The problem |
Copy the records below in full, keeping each word as it is but omitting the pictures.
-- Opening Marker --
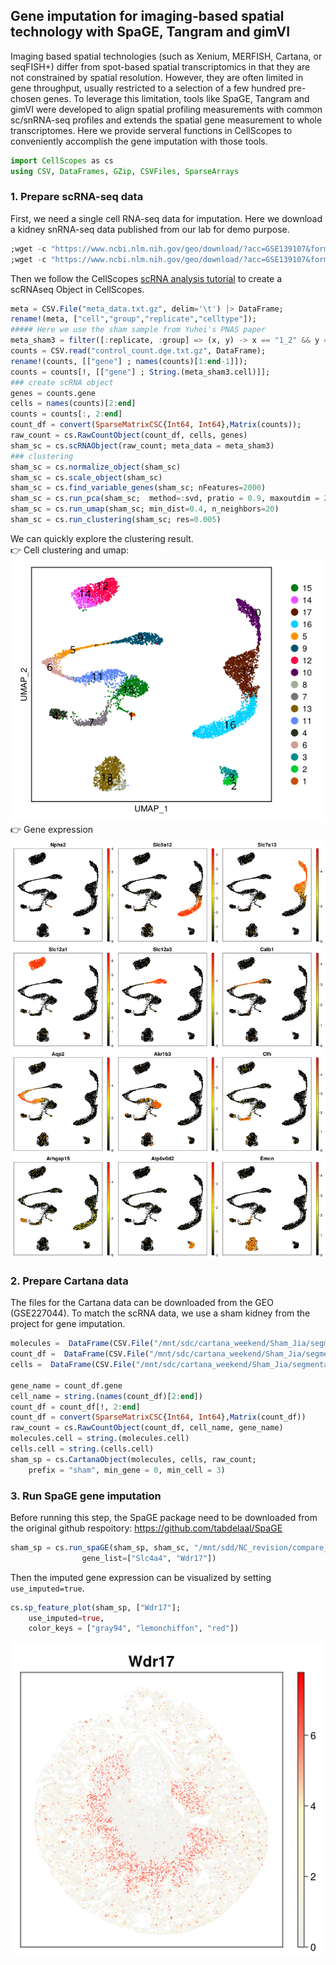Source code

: ## Gene imputation for imaging-based spatial technology with SpaGE, Tangram and gimVI
Imaging based spatial technologies (such as Xenium, MERFISH, Cartana, or seqFISH+) differ from spot-based spatial transcriptomics in that they are not constrained by spatial resolution. However, they are often limited in gene throughput, usually restricted to a selection of a few hundred pre-chosen genes. To leverage this limitation, tools like SpaGE, Tangram and gimVI were developed to align spatial profiling measurements with common sc/snRNA-seq profiles and extends the spatial gene measurement to whole transcriptomes. Here we provide serveral functions in CellScopes to conveniently accomplish the gene imputation with those tools.
```julia
import CellScopes as cs
using CSV, DataFrames, GZip, CSVFiles, SparseArrays
```
### 1. Prepare scRNA-seq data
First, we need a single cell RNA-seq data for imputation. Here we download a kidney snRNA-seq data published from our lab for demo purpose. 
```julia
;wget -c "https://www.ncbi.nlm.nih.gov/geo/download/?acc=GSE139107&format=file&file=GSE139107%5FMouseIRI%5Fcontrol%2Edge%2Etxt%2Egz" -O control_count.dge.txt.gz
;wget -c "https://www.ncbi.nlm.nih.gov/geo/download/?acc=GSE139107&format=file&file=GSE139107%5FMouseIRI%2Emetadata%2Etxt%2Egz" -O meta_data.csv.gz
```
Then we follow the CellScopes [scRNA analysis tutorial](https://github.com/HaojiaWu/CellScopes.jl/tree/main/docs/scRNA_tutorial) to create a scRNAseq Object in CellScopes.

```julia
meta = CSV.File("meta_data.txt.gz", delim='\t') |> DataFrame;
rename!(meta, ["cell","group","replicate","celltype"]);
##### Here we use the sham sample from Yuhei's PNAS paper
meta_sham3 = filter([:replicate, :group] => (x, y) -> x == "1_2" && y == "Control", meta);
counts = CSV.read("control_count.dge.txt.gz", DataFrame);
rename!(counts, [["gene"] ; names(counts)[1:end-1]]);
counts = counts[!, [["gene"] ; String.(meta_sham3.cell)]];
### create scRNA object
genes = counts.gene
cells = names(counts)[2:end]
counts = counts[:, 2:end]
count_df = convert(SparseMatrixCSC{Int64, Int64},Matrix(counts));
raw_count = cs.RawCountObject(count_df, cells, genes)
sham_sc = cs.scRNAObject(raw_count; meta_data = meta_sham3)
### clustering
sham_sc = cs.normalize_object(sham_sc)
sham_sc = cs.scale_object(sham_sc)
sham_sc = cs.find_variable_genes(sham_sc; nFeatures=2000)
sham_sc = cs.run_pca(sham_sc;  method=:svd, pratio = 0.9, maxoutdim = 20)
sham_sc = cs.run_umap(sham_sc; min_dist=0.4, n_neighbors=20)
sham_sc = cs.run_clustering(sham_sc; res=0.005)
```
We can quickly explore the clustering result.
<br>
:point_right: Cell clustering and umap:
<br>
<img src="https://github.com/HaojiaWu/CellScopes.jl/blob/main/data/kidney_sc.png" width="600"> 
<br>
:point_right: Gene expression
<br>
<img src="https://github.com/HaojiaWu/CellScopes.jl/blob/main/data/kidney_gene.png" width="800"> <br>

### 2. Prepare Cartana data
The files for the Cartana data can be downloaded from the GEO (GSE227044). To match the scRNA data, we use a sham kidney from the project for gene imputation.
```julia
molecules =  DataFrame(CSV.File("/mnt/sdc/cartana_weekend/Sham_Jia/segmentation.csv"))
count_df =  DataFrame(CSV.File("/mnt/sdc/cartana_weekend/Sham_Jia/segmentation_counts.tsv"))
cells =  DataFrame(CSV.File("/mnt/sdc/cartana_weekend/Sham_Jia/segmentation_cell_stats.csv"))

gene_name = count_df.gene
cell_name = string.(names(count_df)[2:end])
count_df = count_df[!, 2:end]
count_df = convert(SparseMatrixCSC{Int64, Int64},Matrix(count_df))
raw_count = cs.RawCountObject(count_df, cell_name, gene_name)
molecules.cell = string.(molecules.cell)
cells.cell = string.(cells.cell)
sham_sp = cs.CartanaObject(molecules, cells, raw_count;
    prefix = "sham", min_gene = 0, min_cell = 3)
```
### 3. Run SpaGE gene imputation
Before running this step, the SpaGE package need to be downloaded from the original github respoitory: https://github.com/tabdelaal/SpaGE
```julia
sham_sp = cs.run_spaGE(sham_sp, sham_sc, "/mnt/sdd/NC_revision/compare_seurat/SpaGE/"; 
                gene_list=["Slc4a4", "Wdr17"])
```
Then the imputed gene expression can be visualized by setting ```use_imputed=true```.
```julia
cs.sp_feature_plot(sham_sp, ["Wdr17"]; 
    use_imputed=true, 
    color_keys = ["gray94", "lemonchiffon", "red"])
```
<img src="https://github.com/HaojiaWu/CellScopes.jl/blob/main/data/wdr17.png" width="600"> <br>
-- Closing Marker --
Response |
Source code

: ## Gene imputation for imaging-based spatial technology with SpaGE, Tangram and gimVI
Imaging based spatial technologies (such as Xenium, MERFISH, Cartana, or seqFISH+) differ from spot-based spatial transcriptomics in that they are not constrained by spatial resolution. However, they are often limited in gene throughput, usually restricted to a selection of a few hundred pre-chosen genes. To leverage this limitation, tools like SpaGE, Tangram and gimVI were developed to align spatial profiling measurements with common sc/snRNA-seq profiles and extends the spatial gene measurement to whole transcriptomes. Here we provide serveral functions in CellScopes to conveniently accomplish the gene imputation with those tools.
```julia
import CellScopes as cs
using CSV, DataFrames, GZip, CSVFiles, SparseArrays
```
### 1. Prepare scRNA-seq data
First, we need a single cell RNA-seq data for imputation. Here we download a kidney snRNA-seq data published from our lab for demo purpose. 
```julia
;wget -c "https://www.ncbi.nlm.nih.gov/geo/download/?acc=GSE139107&format=file&file=GSE139107%5FMouseIRI%5Fcontrol%2Edge%2Etxt%2Egz" -O control_count.dge.txt.gz
;wget -c "https://www.ncbi.nlm.nih.gov/geo/download/?acc=GSE139107&format=file&file=GSE139107%5FMouseIRI%2Emetadata%2Etxt%2Egz" -O meta_data.csv.gz
```
Then we follow the CellScopes [scRNA analysis tutorial](https://github.com/HaojiaWu/CellScopes.jl/tree/main/docs/scRNA_tutorial) to create a scRNAseq Object in CellScopes.

```julia
meta = CSV.File("meta_data.txt.gz", delim='\t') |> DataFrame;
rename!(meta, ["cell","group","replicate","celltype"]);
##### Here we use the sham sample from Yuhei's PNAS paper
meta_sham3 = filter([:replicate, :group] => (x, y) -> x == "1_2" && y == "Control", meta);
counts = CSV.read("control_count.dge.txt.gz", DataFrame);
rename!(counts, [["gene"] ; names(counts)[1:end-1]]);
counts = counts[!, [["gene"] ; String.(meta_sham3.cell)]];
### create scRNA object
genes = counts.gene
cells = names(counts)[2:end]
counts = counts[:, 2:end]
count_df = convert(SparseMatrixCSC{Int64, Int64},Matrix(counts));
raw_count = cs.RawCountObject(count_df, cells, genes)
sham_sc = cs.scRNAObject(raw_count; meta_data = meta_sham3)
### clustering
sham_sc = cs.normalize_object(sham_sc)
sham_sc = cs.scale_object(sham_sc)
sham_sc = cs.find_variable_genes(sham_sc; nFeatures=2000)
sham_sc = cs.run_pca(sham_sc;  method=:svd, pratio = 0.9, maxoutdim = 20)
sham_sc = cs.run_umap(sham_sc; min_dist=0.4, n_neighbors=20)
sham_sc = cs.run_clustering(sham_sc; res=0.005)
```
We can quickly explore the clustering result.
<br>
:point_right: Cell clustering and umap:
<br>
<img src="https://github.com/HaojiaWu/CellScopes.jl/blob/main/data/kidney_sc.png" width="600"> 
<br>
:point_right: Gene expression
<br>
<img src="https://github.com/HaojiaWu/CellScopes.jl/blob/main/data/kidney_gene.png" width="800"> <br>

### 2. Prepare Cartana data
The files for the Cartana data can be downloaded from the GEO (GSE227044). To match the scRNA data, we use a sham kidney from the project for gene imputation.
```julia
molecules =  DataFrame(CSV.File("/mnt/sdc/cartana_weekend/Sham_Jia/segmentation.csv"))
count_df =  DataFrame(CSV.File("/mnt/sdc/cartana_weekend/Sham_Jia/segmentation_counts.tsv"))
cells =  DataFrame(CSV.File("/mnt/sdc/cartana_weekend/Sham_Jia/segmentation_cell_stats.csv"))

gene_name = count_df.gene
cell_name = string.(names(count_df)[2:end])
count_df = count_df[!, 2:end]
count_df = convert(SparseMatrixCSC{Int64, Int64},Matrix(count_df))
raw_count = cs.RawCountObject(count_df, cell_name, gene_name)
molecules.cell = string.(molecules.cell)
cells.cell = string.(cells.cell)
sham_sp = cs.CartanaObject(molecules, cells, raw_count;
    prefix = "sham", min_gene = 0, min_cell = 3)
```
### 3. Run SpaGE gene imputation
Before running this step, the SpaGE package need to be downloaded from the original github respoitory: https://github.com/tabdelaal/SpaGE
```julia
sham_sp = cs.run_spaGE(sham_sp, sham_sc, "/mnt/sdd/NC_revision/compare_seurat/SpaGE/"; 
                gene_list=["Slc4a4", "Wdr17"])
```
Then the imputed gene expression can be visualized by setting ```use_imputed=true```.
```julia
cs.sp_feature_plot(sham_sp, ["Wdr17"]; 
    use_imputed=true, 
    color_keys = ["gray94", "lemonchiffon", "red"])
```
<img src="https://github.com/HaojiaWu/CellScopes.jl/blob/main/data/wdr17.png" width="600"> <br>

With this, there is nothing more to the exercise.